ManifoldLearning.jl

The package ManifoldLearning aims to provide a library for manifold learning and non-linear dimensionality reduction. It provides set of nonlinear dimensionality reduction methods, such as Isomap, LLE, LTSA, and etc.

Getting started

To install the package just type

] add ManifoldLearning

The following example shows how to apply Isomap dimensionality reduction method to the build-in S curve dataset.

using ManifoldLearning
X, L = ManifoldLearning.scurve(segments=5);
scatter3d(X[1,:], X[2,:], X[3,:], c=L,palette=cgrad(:default),ms=2.5,leg=:none,camera=(10,10))
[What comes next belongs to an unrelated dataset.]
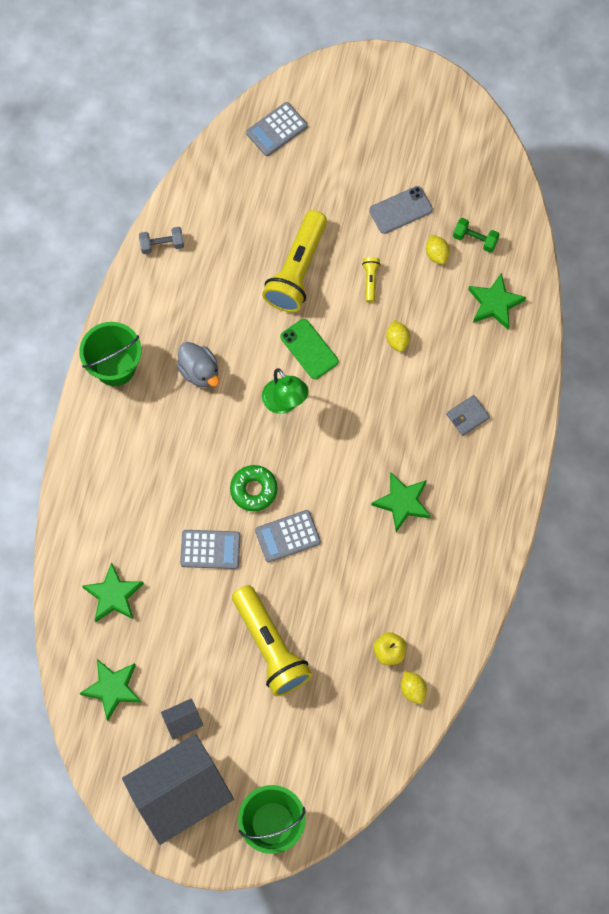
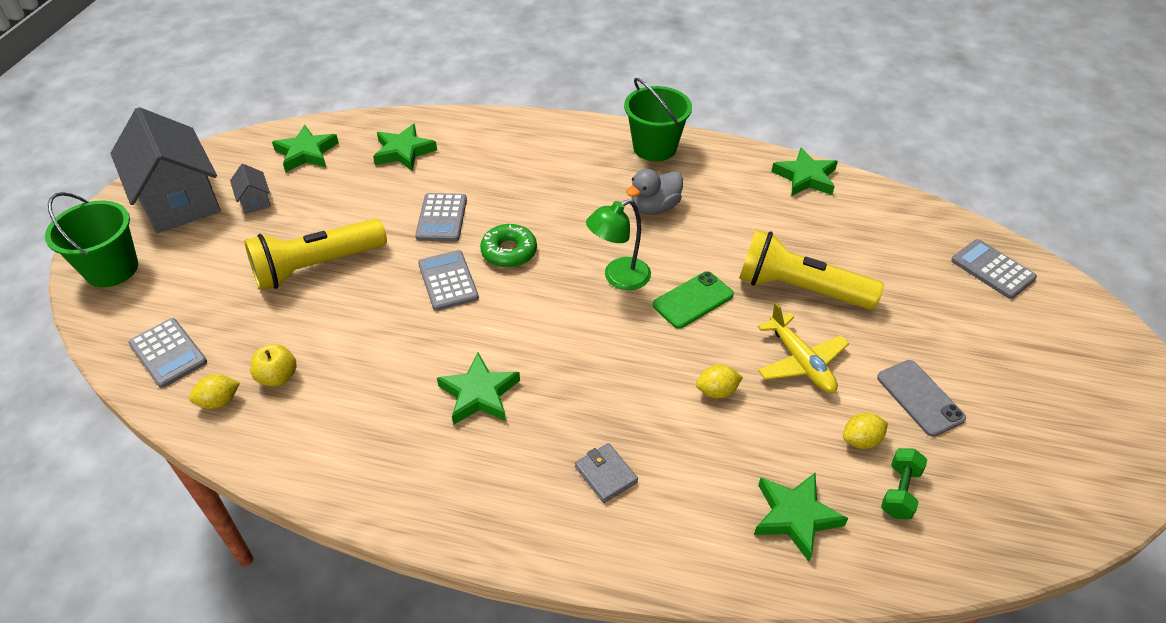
camera: 90 degrees right, 25 degrees down
(162, 244) = (805, 177): grey dumbbell -> green star
(366, 743) = (168, 353): none -> grey calculator
(370, 281) = (801, 362): yellow flashlight -> yellow plane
Now, we perform dimensionality reduction procedure and plot the resulting dataset:

Y = predict(fit(Isomap, X))
scatter(Y[1,:], Y[2,:], c=L, palette=cgrad(:default), ms=2.5, leg=:none)

Following dimensionality reduction methods are implemented in this package:

MethodsDescription
IsomapIsometric mapping
LLELocally Linear Embedding
HLLEHessian Eigenmaps
LEMLaplacian Eigenmaps
LTSALocal Tangent Space Alignment
DiffMapDiffusion maps
TSNEt-Distributed Stochastic Neighborhood Embedding

Notes: All methods implemented in this package adopt the column-major convention of JuliaStats: in a data matrix, each column corresponds to a sample/observation, while each row corresponds to a feature (variable or attribute).